=== PROBLEM TO WORK ON ===
Return the full listing unchanged, apart from leaving out its images.

________________________________________

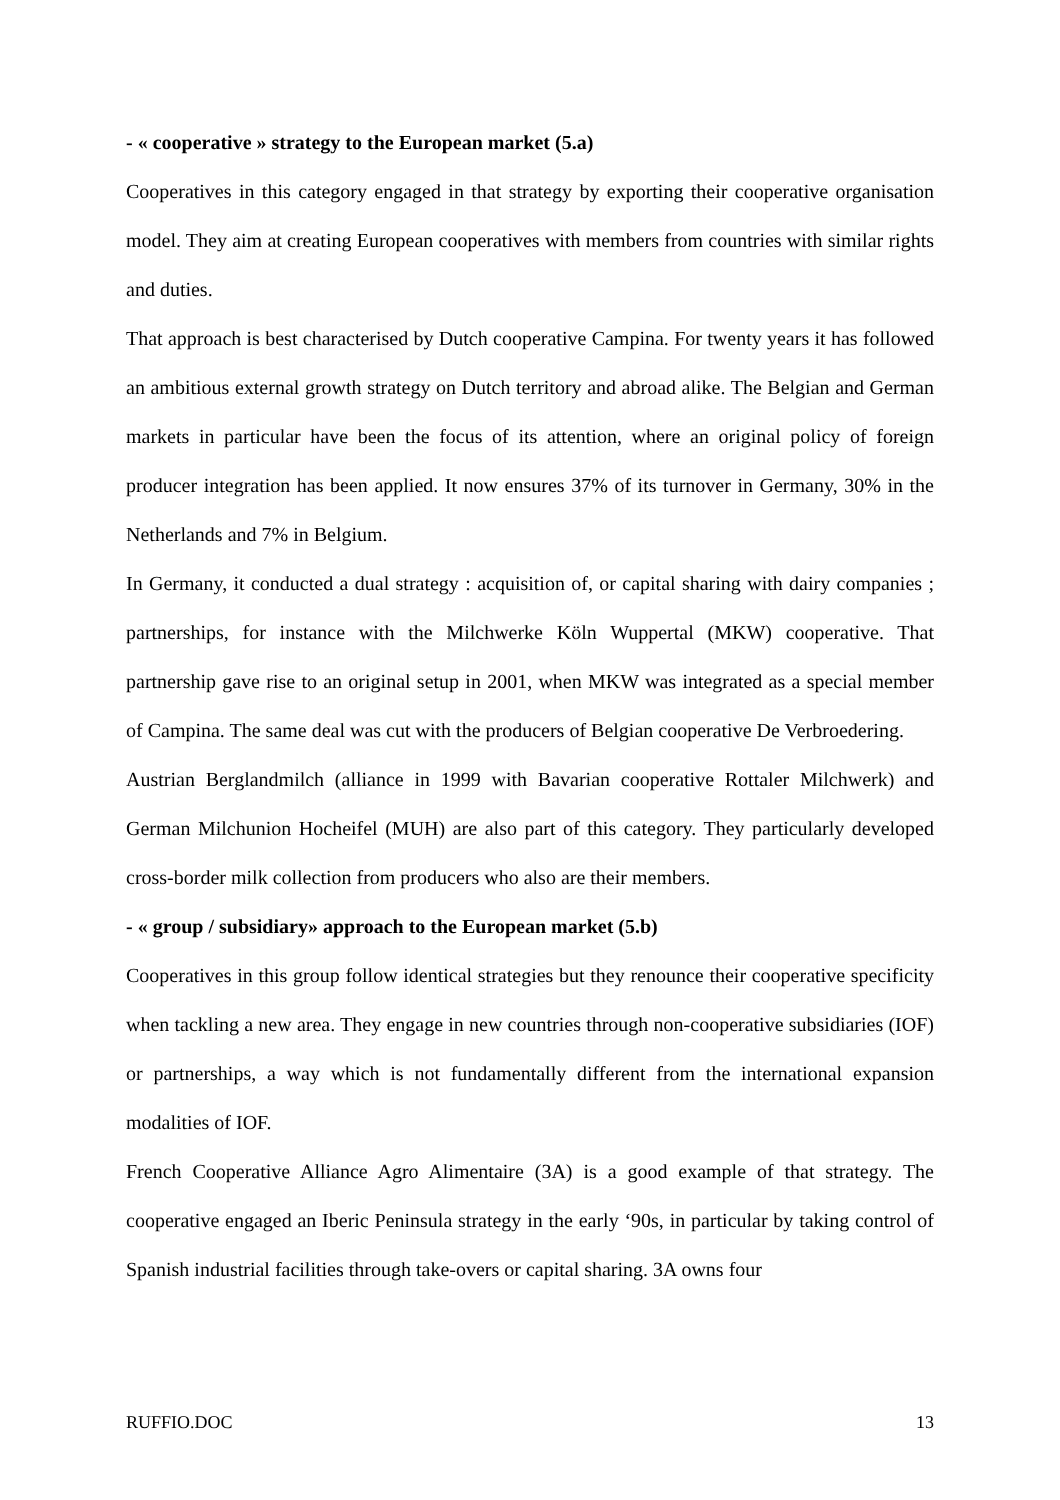- « cooperative » strategy to the European market (5.a)
Cooperatives in this category engaged in that strategy by exporting their cooperative organisation model. They aim at creating European cooperatives with members from countries with similar rights and duties.
That approach is best characterised by Dutch cooperative Campina. For twenty years it has followed an ambitious external growth strategy on Dutch territory and abroad alike. The Belgian and German markets in particular have been the focus of its attention, where an original policy of foreign producer integration has been applied. It now ensures 37% of its turnover in Germany, 30% in the Netherlands and 7% in Belgium.
In Germany, it conducted a dual strategy : acquisition of, or capital sharing with dairy companies ; partnerships, for instance with the Milchwerke Köln Wuppertal (MKW) cooperative. That partnership gave rise to an original setup in 2001, when MKW was integrated as a special member of Campina. The same deal was cut with the producers of Belgian cooperative De Verbroedering.
Austrian Berglandmilch (alliance in 1999 with Bavarian cooperative Rottaler Milchwerk) and German Milchunion Hocheifel (MUH) are also part of this category. They particularly developed cross-border milk collection from producers who also are their members.
- « group / subsidiary» approach to the European market (5.b)
Cooperatives in this group follow identical strategies but they renounce their cooperative specificity when tackling a new area. They engage in new countries through non-cooperative subsidiaries (IOF) or partnerships, a way which is not fundamentally different from the international expansion modalities of IOF.
French Cooperative Alliance Agro Alimentaire (3A) is a good example of that strategy. The cooperative engaged an Iberic Peninsula strategy in the early ‘90s, in particular by taking control of Spanish industrial facilities through take-overs or capital sharing. 3A owns four
RUFFIO.DOC 13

________________________________________

=== ANSWER TO THIS EXERCISE ===
- « cooperative » strategy to the European market (5.a)
Cooperatives in this category engaged in that strategy by exporting their cooperative organisation model. They aim at creating European cooperatives with members from countries with similar rights and duties.
That approach is best characterised by Dutch cooperative Campina. For twenty years it has followed an ambitious external growth strategy on Dutch territory and abroad alike. The Belgian and German markets in particular have been the focus of its attention, where an original policy of foreign producer integration has been applied. It now ensures 37% of its turnover in Germany, 30% in the Netherlands and 7% in Belgium.
In Germany, it conducted a dual strategy : acquisition of, or capital sharing with dairy companies ; partnerships, for instance with the Milchwerke Köln Wuppertal (MKW) cooperative. That partnership gave rise to an original setup in 2001, when MKW was integrated as a special member of Campina. The same deal was cut with the producers of Belgian cooperative De Verbroedering.
Austrian Berglandmilch (alliance in 1999 with Bavarian cooperative Rottaler Milchwerk) and German Milchunion Hocheifel (MUH) are also part of this category. They particularly developed cross-border milk collection from producers who also are their members.
- « group / subsidiary» approach to the European market (5.b)
Cooperatives in this group follow identical strategies but they renounce their cooperative specificity when tackling a new area. They engage in new countries through non-cooperative subsidiaries (IOF) or partnerships, a way which is not fundamentally different from the international expansion modalities of IOF.
French Cooperative Alliance Agro Alimentaire (3A) is a good example of that strategy. The cooperative engaged an Iberic Peninsula strategy in the early ‘90s, in particular by taking control of Spanish industrial facilities through take-overs or capital sharing. 3A owns four
RUFFIO.DOC 13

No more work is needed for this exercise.